My crime: Eyeballs, stripes, tusks, tail tips, claws, whiskers, and pink tongues were added to the animals once the paint dried. The kids had a blast. Once the details were added, you could tell what the animals were supposed to be. (Remember, they made a mess when stamping them in the first place.)

Rule #5: Grass is grass. Just grass. Two colors allowed.

My crime: Grass is good, but numerous flowers and a tree for the monkey is better. (Too much HGTV, I think. Things need to "pop!")

My final faux pas: Writing "Road Trip 2005" on the sleeve with a sharpie marker.

The shirts turned out beautifully. They were full of character. The other shirts were neat, tidy, and tame. My kids' shirts were a bit over the top.

I have never, to this date, been forgiven for this. I think they are putting the rules into a rule book and any new teachers have to sign a memo of understanding now before they are allowed to make zoo shirts. I think my friend and colleague was forced to sign under duress.

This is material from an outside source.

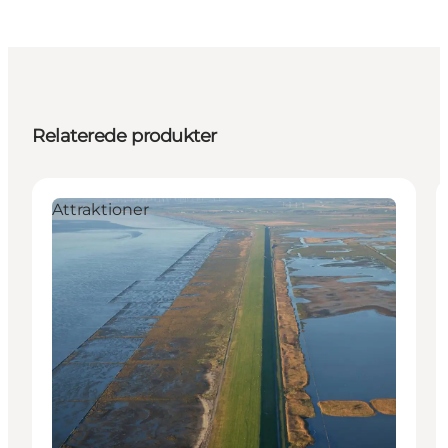
Relaterede produkter
Attraktioner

So... I helped my colleague with grass. Just grass. No flowers, no trees, no details. ("Was it YOU who added a tree for the monkey? They were talking about that today too. It must have been YOU.")

Her animals were clearly resting or standing in the grass. My animals were clearly hopping over it and bounding through it. She took this in stride and even thanked me for my "help."

My wavy, wind-blown, two-toned grass did give her cause to scratch her head though.